▸ Exercise description
Please print every line of the listing below word for word, leaving the pictures out of your answer.

▸ Stored data entries
[Start of section]
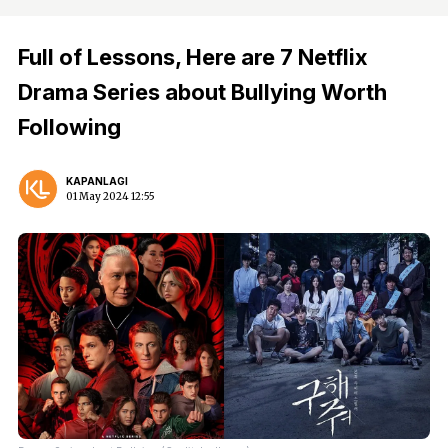
Full of Lessons, Here are 7 Netflix
Drama Series about Bullying Worth
Following
KAPANLAGI
01 May 2024 12:55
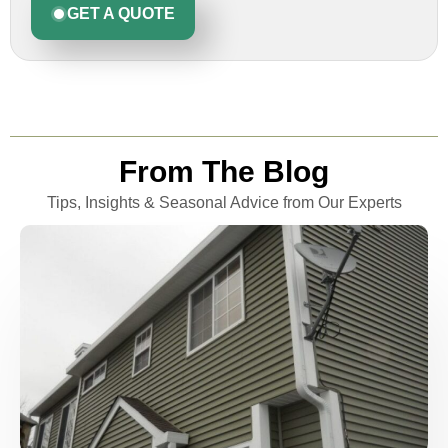
GET A QUOTE
From The Blog
Tips, Insights & Seasonal Advice from Our Experts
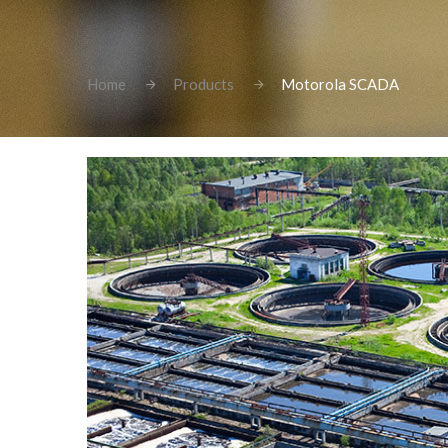
Home
Products
Motorola SCADA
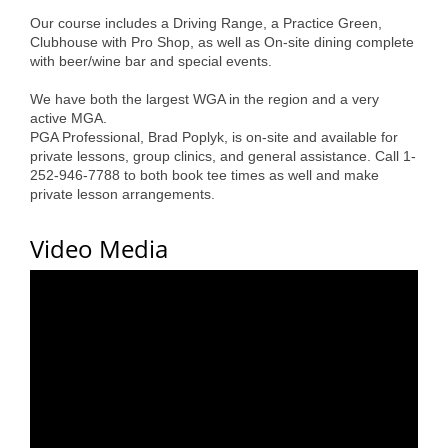
Alumni
Our course includes a Driving Range, a Practice Green,
Clubhouse with Pro Shop, as well as On-site dining complete
Teen Leadership
with beer/wine bar and special events.
Institute
We have both the largest WGA in the region and a very
active MGA.
Membership Celebration
PGA Professional, Brad Poplyk, is on-site and available for
private lessons, group clinics, and general assistance. Call 1-
Public Policy
252-946-7788 to both book tee times as well and make
private lesson arrangements.
Business Excellence
Awards
Video Media
The Intern Experience
T.H.R.I.V.E. Program
Young Professionals
GoLocal
About Greenville-Pitt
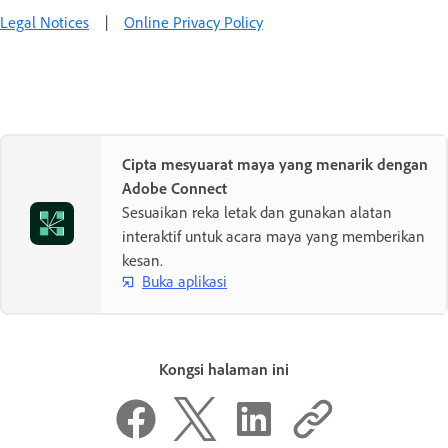
Legal Notices
|
Online Privacy Policy
Cipta mesyuarat maya yang menarik dengan
Adobe Connect
Sesuaikan reka letak dan gunakan alatan
interaktif untuk acara maya yang memberikan
kesan.
Buka aplikasi
Kongsi halaman ini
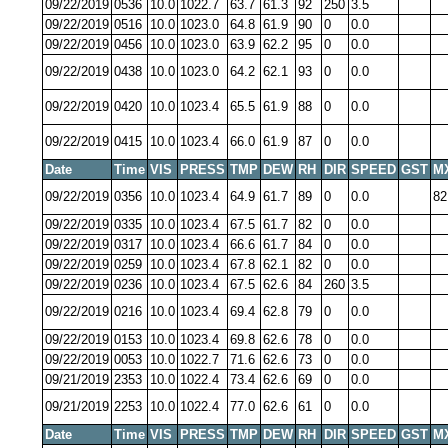
09/22/2019
0536
10.0
1022.7
63.7
61.3
92
250
3.5
09/22/2019
0516
10.0
1023.0
64.8
61.9
90
0
0.0
09/22/2019
0456
10.0
1023.0
63.9
62.2
95
0
0.0
09/22/2019
0438
10.0
1023.0
64.2
62.1
93
0
0.0
09/22/2019
0420
10.0
1023.4
65.5
61.9
88
0
0.0
09/22/2019
0415
10.0
1023.4
66.0
61.9
87
0
0.0
Date
Time
VIS
PRESS
TMP
DEW
RH
DIR
SPEED
GST
M
09/22/2019
0356
10.0
1023.4
64.9
61.7
89
0
0.0
82
09/22/2019
0335
10.0
1023.4
67.5
61.7
82
0
0.0
09/22/2019
0317
10.0
1023.4
66.6
61.7
84
0
0.0
09/22/2019
0259
10.0
1023.4
67.8
62.1
82
0
0.0
09/22/2019
0236
10.0
1023.4
67.5
62.6
84
260
3.5
09/22/2019
0216
10.0
1023.4
69.4
62.8
79
0
0.0
09/22/2019
0153
10.0
1023.4
69.8
62.6
78
0
0.0
09/22/2019
0053
10.0
1022.7
71.6
62.6
73
0
0.0
09/21/2019
2353
10.0
1022.4
73.4
62.6
69
0
0.0
09/21/2019
2253
10.0
1022.4
77.0
62.6
61
0
0.0
Date
Time
VIS
PRESS
TMP
DEW
RH
DIR
SPEED
GST
M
[End of section]
▸ The answer
Full of Lessons, Here are 7 Netflix
Drama Series about Bullying Worth
Following
KAPANLAGI
01 May 2024 12:55
GET A QUOTE
From The Blog
Tips, Insights & Seasonal Advice from Our Experts
Home
Products
Motorola SCADA
Alumni
Our course includes a Driving Range, a Practice Green,
Clubhouse with Pro Shop, as well as On-site dining complete
Teen Leadership
with beer/wine bar and special events.
Institute
We have both the largest WGA in the region and a very
active MGA.
Membership Celebration
PGA Professional, Brad Poplyk, is on-site and available for
private lessons, group clinics, and general assistance. Call 1-
Public Policy
252-946-7788 to both book tee times as well and make
private lesson arrangements.
Business Excellence
Awards
Video Media
The Intern Experience
T.H.R.I.V.E. Program
Young Professionals
GoLocal
About Greenville-Pitt
Legal Notices
|
Online Privacy Policy
Cipta mesyuarat maya yang menarik dengan
Adobe Connect
Sesuaikan reka letak dan gunakan alatan
interaktif untuk acara maya yang memberikan
kesan.
Buka aplikasi
Kongsi halaman ini
09/22/2019
0536
10.0
1022.7
63.7
61.3
92
250
3.5
09/22/2019
0516
10.0
1023.0
64.8
61.9
90
0
0.0
09/22/2019
0456
10.0
1023.0
63.9
62.2
95
0
0.0
09/22/2019
0438
10.0
1023.0
64.2
62.1
93
0
0.0
09/22/2019
0420
10.0
1023.4
65.5
61.9
88
0
0.0
09/22/2019
0415
10.0
1023.4
66.0
61.9
87
0
0.0
Date
Time
VIS
PRESS
TMP
DEW
RH
DIR
SPEED
GST
M
09/22/2019
0356
10.0
1023.4
64.9
61.7
89
0
0.0
82
09/22/2019
0335
10.0
1023.4
67.5
61.7
82
0
0.0
09/22/2019
0317
10.0
1023.4
66.6
61.7
84
0
0.0
09/22/2019
0259
10.0
1023.4
67.8
62.1
82
0
0.0
09/22/2019
0236
10.0
1023.4
67.5
62.6
84
260
3.5
09/22/2019
0216
10.0
1023.4
69.4
62.8
79
0
0.0
09/22/2019
0153
10.0
1023.4
69.8
62.6
78
0
0.0
09/22/2019
0053
10.0
1022.7
71.6
62.6
73
0
0.0
09/21/2019
2353
10.0
1022.4
73.4
62.6
69
0
0.0
09/21/2019
2253
10.0
1022.4
77.0
62.6
61
0
0.0
Date
Time
VIS
PRESS
TMP
DEW
RH
DIR
SPEED
GST
M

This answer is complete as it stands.